The roof, in this context, became more than a location for panels. It is a strategic platform balancing photovoltaics, minimal mechanical equipment, zoning height limits, and architectural integration into a historic urban fabric.
This is where the conversation is heading: toward 24/7 carbon-free energy, hourly emissions accounting, and buildings that actively respond to grid conditions. Buildings won’t achieve this alone and must be integrated into a modernized electrical grid—giving, taking, and supporting the grid as a carbon-free energy system used by all.
Lesson 4
Evolution Is the Point
Across these four projects—Bullitt Center, RMI, Kendeda, and PAE Living Building—a pattern emerges. Each building disproved a myth:
You can’t do net-zero energy in a dense city. You can’t do it in a cold climate. You can’t do it in a hot, humid one. You can’t do it on a constrained urban grid.
Each time, the myth became a design brief.
Most importantly, lessons ripple forward. Water systems at PAE are directly informed by Bullitt’s early challenges. Load management strategies at Kendeda build on envelope insights from RMI. Comfort strategies at PAE reflect performance feedback at Kendeda.

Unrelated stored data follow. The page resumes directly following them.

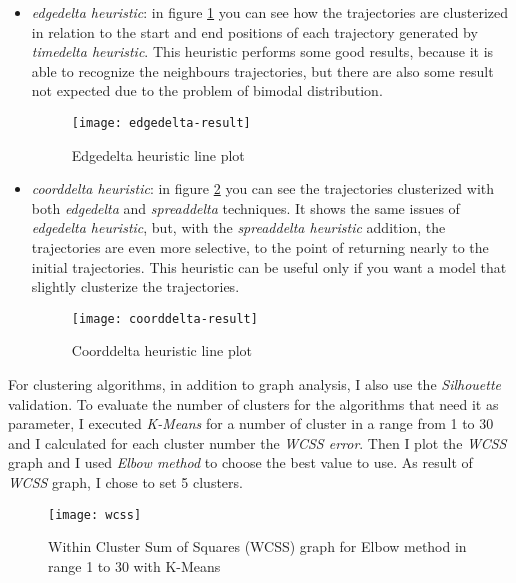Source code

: \begin{itemize}
	\item \textit{edgedelta heuristic}: in figure \ref{fig:edgedelta-result} you can see how the trajectories are clusterized in relation to the start and end positions of each trajectory generated by \textit{timedelta heuristic}. This heuristic performs some good results, because it is able to recognize the neighbours trajectories, but there are also some result not expected due to the problem of bimodal distribution.  
	
	\begin{figure}[bt]
		\centering
		\texttt{[image: edgedelta-result]}
		\caption{Edgedelta heuristic line plot}
		\label{fig:edgedelta-result}
	\end{figure}
	
	\item \textit{coorddelta heuristic}: in figure \ref{fig:coorddelta-result} you can see the trajectories clusterized with both \textit{edgedelta} and \textit{spreaddelta} techniques. It shows the same issues of \textit{edgedelta heuristic}, but, with the \textit{spreaddelta heuristic} addition, the trajectories are even more selective, to the point of returning nearly to the initial trajectories. This heuristic can be useful only if you want a model that slightly clusterize the trajectories.
	
	\begin{figure}[bt]
		\centering
		\texttt{[image: coorddelta-result]}
		\caption{Coorddelta heuristic line plot}
		\label{fig:coorddelta-result}
	\end{figure}

\end{itemize}

For clustering algorithms, in addition to graph analysis, I also use the \textit{Silhouette} validation. To evaluate the number of clusters for the algorithms that need it as parameter, I executed \textit{K-Means} for a number of cluster in a range from 1 to 30 and I calculated for each cluster number the \textit{WCSS error}. Then I plot the \textit{WCSS} graph and I used \textit{Elbow method} to choose the best value to use. As result of \textit{WCSS} graph, I chose to set 5 clusters. 

\begin{figure}[bt]
	\centering
	\texttt{[image: wcss]}
	\caption{Within Cluster Sum of Squares (WCSS) graph for Elbow method in range 1 to 30 with K-Means}
	\label{fig:wcss}
\end{figure}

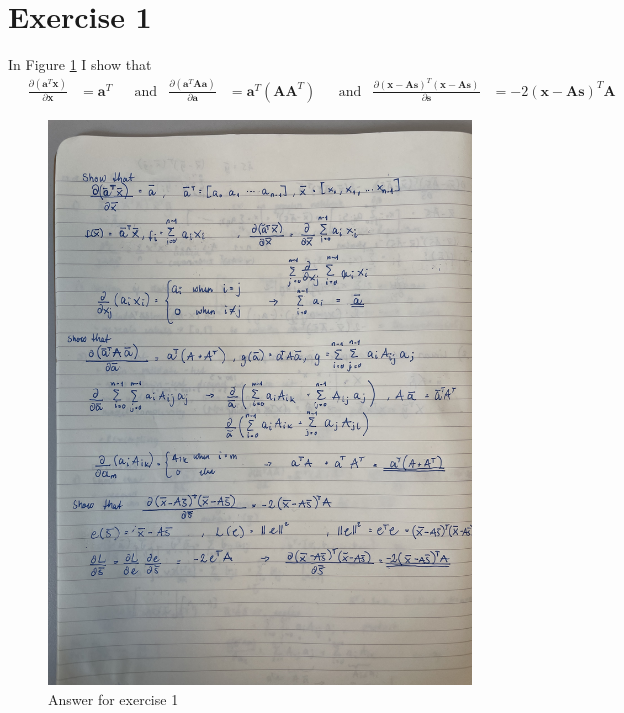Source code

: \section{Exercise 1}\label{sec:ex1}
In Figure \ref{fig:ex1} I show that 
\begin{align*}
    \quad \frac{\partial (\mathbf{a}^{T}\mathbf{x})}{\partial \mathbf{x}} &= \mathbf{a}^{T} && \text{and} & \frac{\partial (\mathbf{a}^{T} \mathbf{A} \mathbf{a})}{\partial \mathbf{a}} &= \mathbf{a}^{T} (\mathbf{A} \mathbf{A}^{T}) && \text{and} & \frac{\partial (\mathbf{x} - \mathbf{A} \mathbf{s})^{T} (\mathbf{x} - \mathbf{A} \mathbf{s})}{\partial \mathbf{s}} &= -2 (\mathbf{x} - \mathbf{A} \mathbf{s})^{T} \mathbf{A}
\end{align*}

\begin{figure}
    \centering
    \includegraphics[width=0.8\linewidth, angle=270]{latex/figures/ex1.jpeg}
    \caption{Answer for exercise 1}
    \label{fig:ex1}
\end{figure}

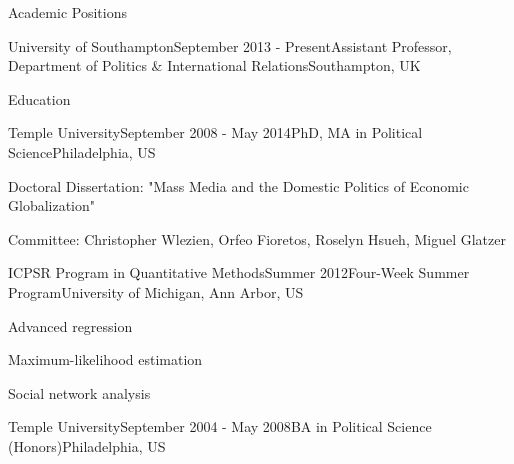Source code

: \documentclass{resume} %
\begin{document}


\begin{rSection}{Academic Positions}

\begin{rSubsection}{University of Southampton}{September 2013 - Present}{Assistant Professor, Department of Politics \& International Relations}{Southampton, UK}
\item
\end{rSubsection}
\end{rSection}



\begin{rSection}{Education}

\begin{rSubsection}{Temple University}{September 2008 - May 2014}{PhD, MA in Political Science}{Philadelphia, US}
\item Doctoral Dissertation: "Mass Media and the Domestic Politics of Economic Globalization"
\item Committee: Christopher Wlezien, Orfeo Fioretos, Roselyn Hsueh, Miguel Glatzer
\end{rSubsection}

\begin{rSubsection}{ICPSR Program in Quantitative Methods}{Summer 2012}{Four-Week Summer Program}{University of Michigan, Ann Arbor, US}
\item Advanced regression
\item Maximum-likelihood estimation
\item Social network analysis
\end{rSubsection}

\begin{rSubsection}{Temple University}{September 2004 - May 2008}{BA in Political Science (Honors)}{Philadelphia, US}
\item 
\end{rSubsection}

\end{rSection}
\end{document}
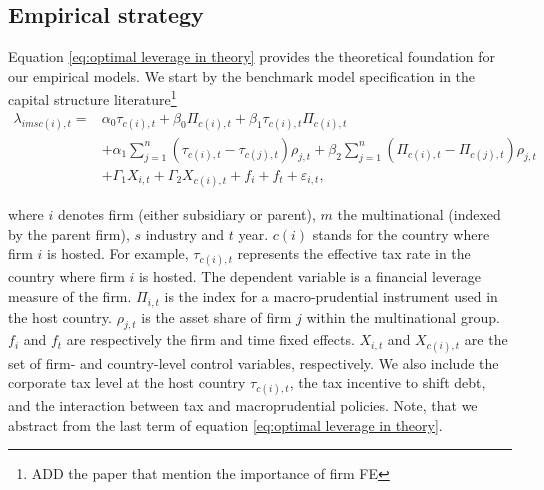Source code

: \documentclass[12pt]{article}
\begin{document}
	\subsection{Empirical strategy}
	\label{subsec:empirics}
	Equation \ref{eq:optimal leverage in theory} provides the theoretical foundation for our empirical models. We start by the benchmark model specification in the capital structure literature\footnote{ADD the paper that mention the importance of firm FE} 
	\begin{equation}
	\begin{aligned}
	\lambda_{imsc(i),t}=&\alpha_0\tau_{c(i),t}+\beta_0\Pi_{c(i),t}+\beta_1\tau_{c(i),t}\Pi_{c(i),t}\\
	&+\alpha_1\sum_{j=1}^{n}(\tau_{c(i),t}-\tau_{c(j),t})\rho_{j,t}+\beta_2\sum_{j=1}^{n}(\Pi_{c(i),t}-\Pi_{c(j),t})\rho_{j,t}\\
	&+\Gamma_1 X_{i,t}+\Gamma_2 X_{c(i),t}+f_{i}+f_{t}+\varepsilon_{i,t},
	\label{eq:optimal leverage empirically 1}
	\end{aligned}
	\end{equation}
	
	where $i$ denotes firm (either subsidiary or parent), $m$ the multinational (indexed by the parent firm), $s$ industry and $t$ year. $c(i)$ stands for the country where firm $i$ is hosted. For example, $\tau_{c(i),t}$ represents the effective tax rate in the country where firm $i$ is hosted. The dependent variable is a financial leverage measure of the firm. $\Pi_{i,t}$ is the index for a macro-prudential instrument used in the host country. $\rho_{j,t}$ is the asset share of firm $j$ within the multinational group. $f_{i}$ and $f_{t}$ are respectively the firm and time fixed effects. $X_{i,t}$ and $X_{c(i),t}$ are the set of firm- and country-level control variables, respectively. We also include the corporate tax level at the host country $\tau_{c(i),t}$, the tax incentive to shift debt, and the interaction between tax and macroprudential policies. Note, that we abstract from the last term of equation \ref{eq:optimal leverage in theory}. 
	
\end{document}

Living Buildings are not static achievements; they are evolving ecosystems. They are designed to work toward balance energy, water, carbon, and human experience in dynamic ways.
Living Buildings are not static achievements; they are evolving ecosystems. They are designed to work toward balance energy, water, carbon, and human experience in dynamic ways. As we look toward a regenerative future, the next set of “impossibilities” is already forming around carbon and a circular material economy.
If the past 20 years have taught us anything, it is this: what the industry knows to be impossible today is often just waiting for someone to design it differently.